McKnight's family boasts more than 4 million subscribers to their channel, called Cute Girls Hairstyles. What started as a hair design tip channel morphed into a reality show about their family, she said.
"People came for the hair designs, but stayed for the family," said McKnight. As a result, her privacy standards have evolved, too."We used to shoot only the back of their heads and referred to them as Kid 1 and Kid 2, etc. As I became more comfortable in the space, we started using names."
"We are private about our location," added a mom vlogger known as Kristine Fun Pack. Her channel, the popular Family Fun Pack, has millions of subscribers. Unfortunately, the attention has brought with it some concerning comments over the years, she said.
"We've had some really creepy comments. I have to take them all seriously. In the beginning, we used fake names. We've stopped doing that but we still use an alias in public."
Among some of the other privacy notes from panelists were caveats about keeping on top of what kind of private information might be visible in the background of videos. Beware of things you might not even consider when you shoot, several noted. Mail, for example, could be viewed by stopping the video and taking in certain sensitive information.

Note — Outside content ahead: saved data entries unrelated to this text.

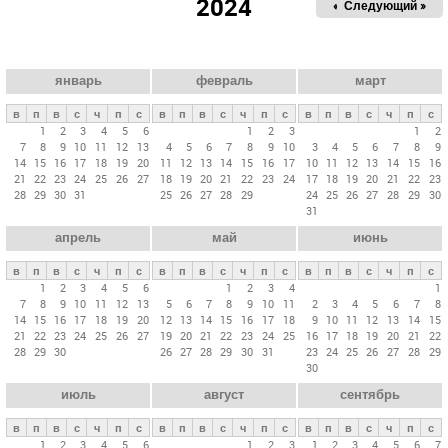
2024
« Пред.
Следующий »
а
в
н
ы
январь
февраль
март
е
в
п
в
с
ч
п
с
в
п
в
с
ч
п
с
в
п
в
с
ч
п
с
в
1
2
3
4
5
6
1
2
3
1
2
7
8
9
10
11
12
13
4
5
6
7
8
9
10
3
4
5
6
7
8
9
к
14
15
16
17
18
19
20
11
12
13
14
15
16
17
10
11
12
13
14
15
16
л
21
22
23
24
25
26
27
18
19
20
21
22
23
24
17
18
19
20
21
22
23
28
29
30
31
25
26
27
28
29
24
25
26
27
28
29
30
а
31
д
апрель
май
июнь
к
и
в
п
в
с
ч
п
с
в
п
в
с
ч
п
с
в
п
в
с
ч
п
с
1
2
3
4
5
6
1
2
3
4
1
7
8
9
10
11
12
13
5
6
7
8
9
10
11
2
3
4
5
6
7
8
14
15
16
17
18
19
20
12
13
14
15
16
17
18
9
10
11
12
13
14
15
21
22
23
24
25
26
27
19
20
21
22
23
24
25
16
17
18
19
20
21
22
28
29
30
26
27
28
29
30
31
23
24
25
26
27
28
29
30
июль
август
сентябрь
в
п
в
с
ч
п
с
в
п
в
с
ч
п
с
в
п
в
с
ч
п
с
1
2
3
4
5
6
1
2
3
1
2
3
4
5
6
7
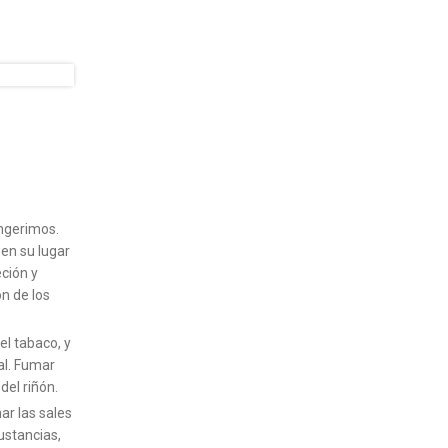
ingerimos.
en su lugar
ción y
n de los
el tabaco, y
al. Fumar
del riñón.
ar las sales
ustancias,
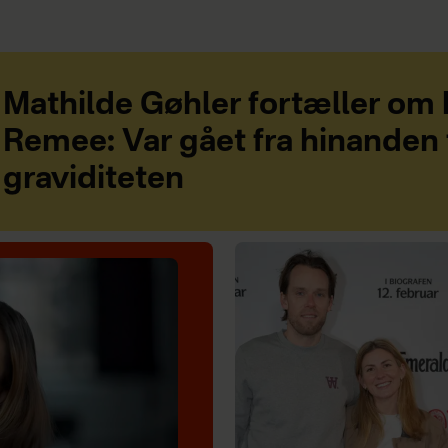
Mathilde Gøhler fortæller om
Remee: Var gået fra hinanden 
graviditeten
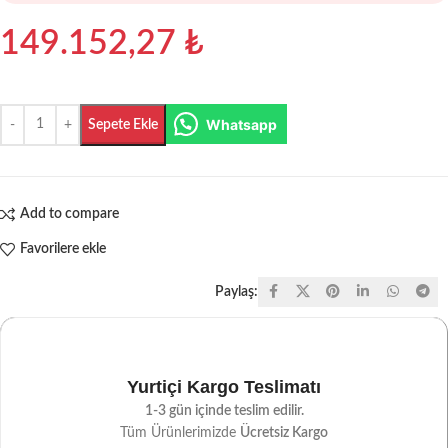
149.152,27
₺
Whatsapp
Sepete Ekle
Add to compare
Favorilere ekle
Paylaş:
Yurtiçi Kargo Teslimatı
1-3 gün içinde teslim edilir.
Tüm Ürünlerimizde
Ücretsiz Kargo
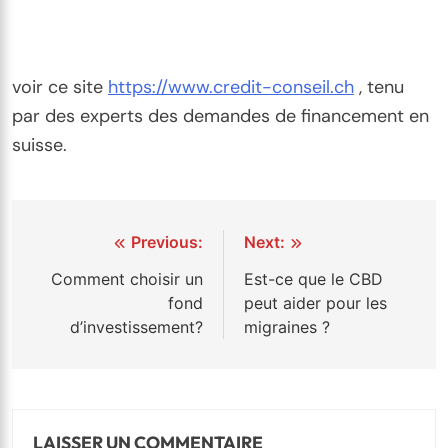
voir ce site
https://www.credit-conseil.ch
, tenu
par des experts des demandes de financement en
suisse.
Navigation
Previous:
Next:
de
Comment choisir un
Est-ce que le CBD
fond
peut aider pour les
l’article
d’investissement?
migraines ?
LAISSER UN COMMENTAIRE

Regardless of how private each YouTuber was keeping their life online, all noted a similar problem with so-called trolls; commenters who show up to make disparaging remarks in the comments section of their channels. In fact, sometimes the behavior goes beyond mean comments as trolls made news earlier this week for hacking popular YouTube channel WatchMojo.
All panelists said that often the best strategy for dealing with nasty or harassing behavior in the comments section was most often to simply not deal with it at all.
Jack Baran, known as Thatsojack on YouTube, is an openly-gay YouTube star with content that is a mix of humor and frank discussion about a variety of topics. Baran, with well over a million subscribers, has dealt with his fair share of trolls over the last few years while he has been creating content on YouTube. He says his advice is simply to develop a thick skin, as mean people are inevitable in the online video world.
"People are vicious," noted Baran in a session titled Taking the High Road, which offered advice for dealing with online trolls and mean comments. "It's terrifying how aggressive some people can be. But if someone is being a bullying to you online, you don't have to deal with them. It takes time, but you have to train yourself to ignore it."